[Study As­sess­ment]

posted by Helmut Homepage – Vienna, Austria, 2019-07-28 01:53 (1706 d 00:59 ago) – Posting: # 20456
Views: 5,794

Hi Datacollector,

looks familiar. :-D

Since we are in the same boat and out of curiosity: p-values of the sequence effect were given by the CRO and also by the BfArM with 0.0077 (AUC) and 0.0252 (Cmax).
Recalculated in Phoenix WinNonlin 8.1 and R 3.6.1 (function lm() of stats):

PK metric  p (period)  p (sequence)
  AUC        0.0321      2.42·10–5
  Cmax       0.0358      2.36·10–5

What‽


Extending what I wrote at the end of this post (not for you – as an obvious initiate – but the archive). Let’s assume that the two groups randomized to sequences TR and RT differ (by chance) in their body weights. Might happen cause we don’t stratify in a crossover for anything. Both T and R have a relative BA of 1. Hence, T/R should be 100%. I assumed that the response with a body weight of 70 would be exactly 1. Due to different volumes of distribution the response will be higher in the group with low BW and vice versa.

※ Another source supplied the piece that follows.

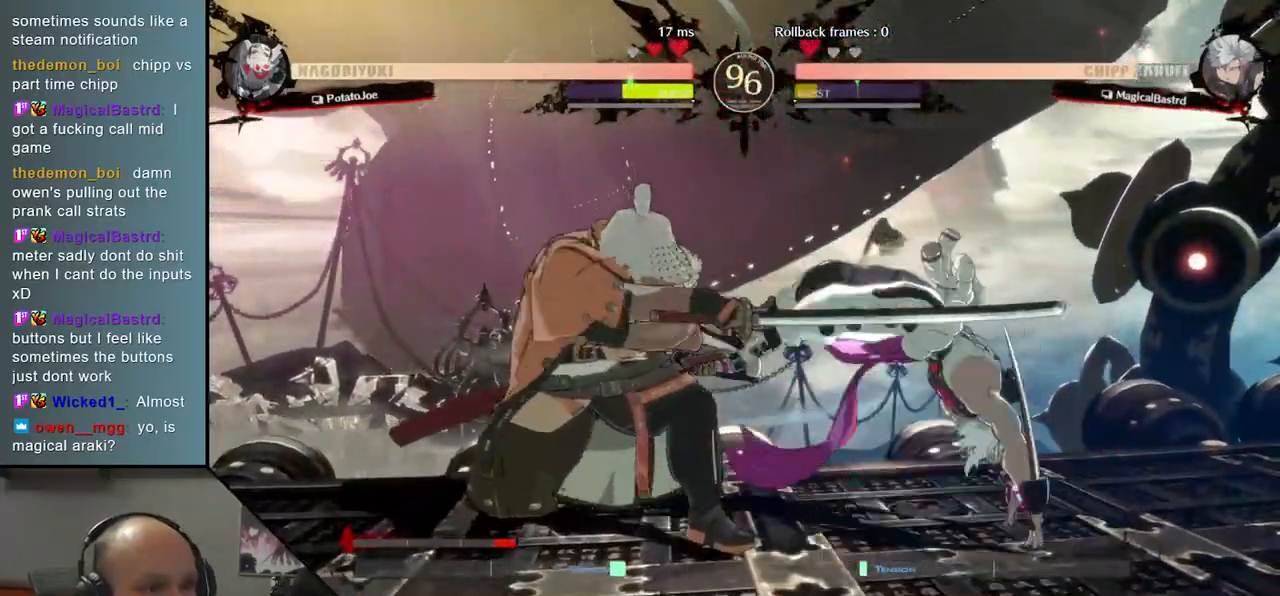
{"buttons": [], "left_stick": "center", "events": [[100, "left_stick", "right"], [133, "SQUARE", "down"], [250, "SQUARE", "up"], [350, "left_stick", "center"]]}
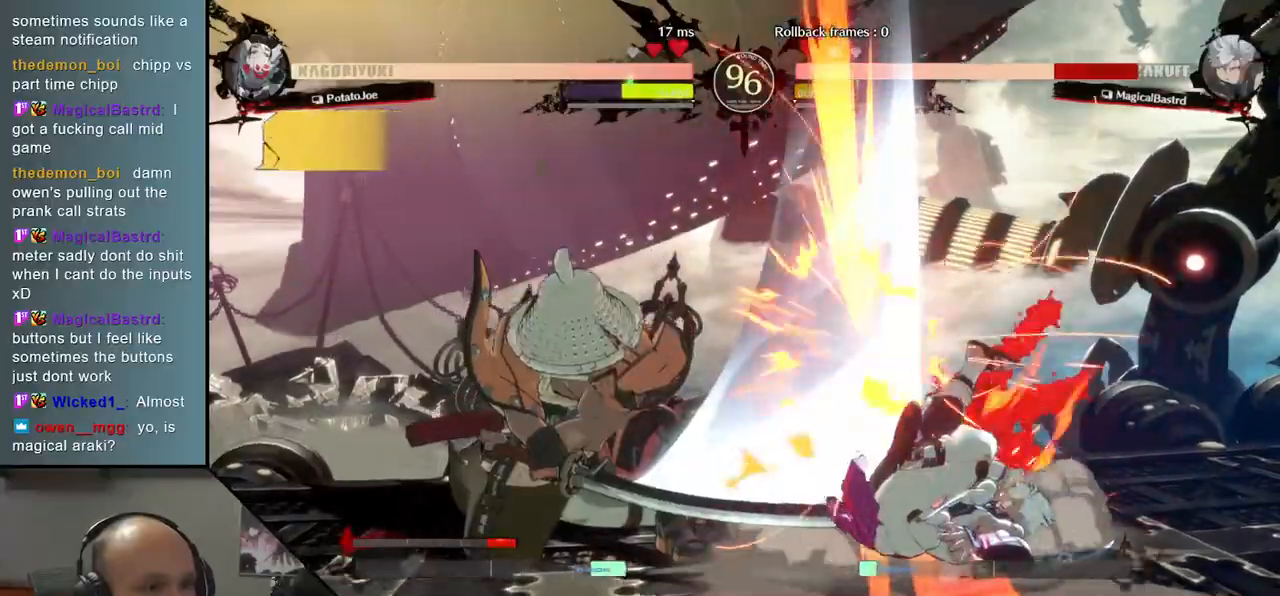
{"buttons": [], "left_stick": "center", "events": []}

Two cases (the responses are the means of groups):
  1. No period effects:
    group  BW  sequence  period  treatment  per. effect  response
      1    75     TR       1         T          1.00      0.933
      1    75     TR       2         R          1.00      0.933
      2    50     RT       1         R          1.00      1.400
      2    50     RT       2         T          1.00      1.400
    crossover
      T   = √0.933 × 1.400 = 1.143
      R   = √0.933 × 1.400 = 1.143
      T/R = 100% (unbiased)
    period 1
      T   = 0.933
      R   = 1.400
      T/R =  67% (bias –33%)
    period 2
      T   = 1.400
      R   = 0.933
      T/R = 150% (bias +50%)


  2. Extremely unequal period effects:
    group  BW  sequence  period  treatment  per. effect  response
      1    75     TR       1         T          1.25      1.167
      1    75     TR       2         R          1.25      1.167
      2    50     RT       1         R          0.50      0.700
      2    50     RT       2         T          0.50      0.700
    crossover
      T   = √1.167 × 0.700 = 0.904
      R   = √1.167 × 0.700 = 0.904
      T/R = 100% (unbiased)
    period 1
      T   = 1.167
      R   = 0.700
      T/R = 167% (bias +67%)
    period 2
      T   = 0.700
      R   = 1.167
      T/R =  60% (bias –40%)
Apart from Freeman’s theoretical stuff this shows clearly that is futile to analyze periods of a crossover separately. Given, such different body weights are unlikely. However, try it with a smaller difference. Estimates will always be biased.
One might be tempted to be prepared for the worst (i.e., bizarre deficiency letters) and aim at a stratified randomization keeping body weights as close as possible. But where will it end? Having a single slow metabolizer in one group and none in the other could already be the killer. Doesn’t make any sense.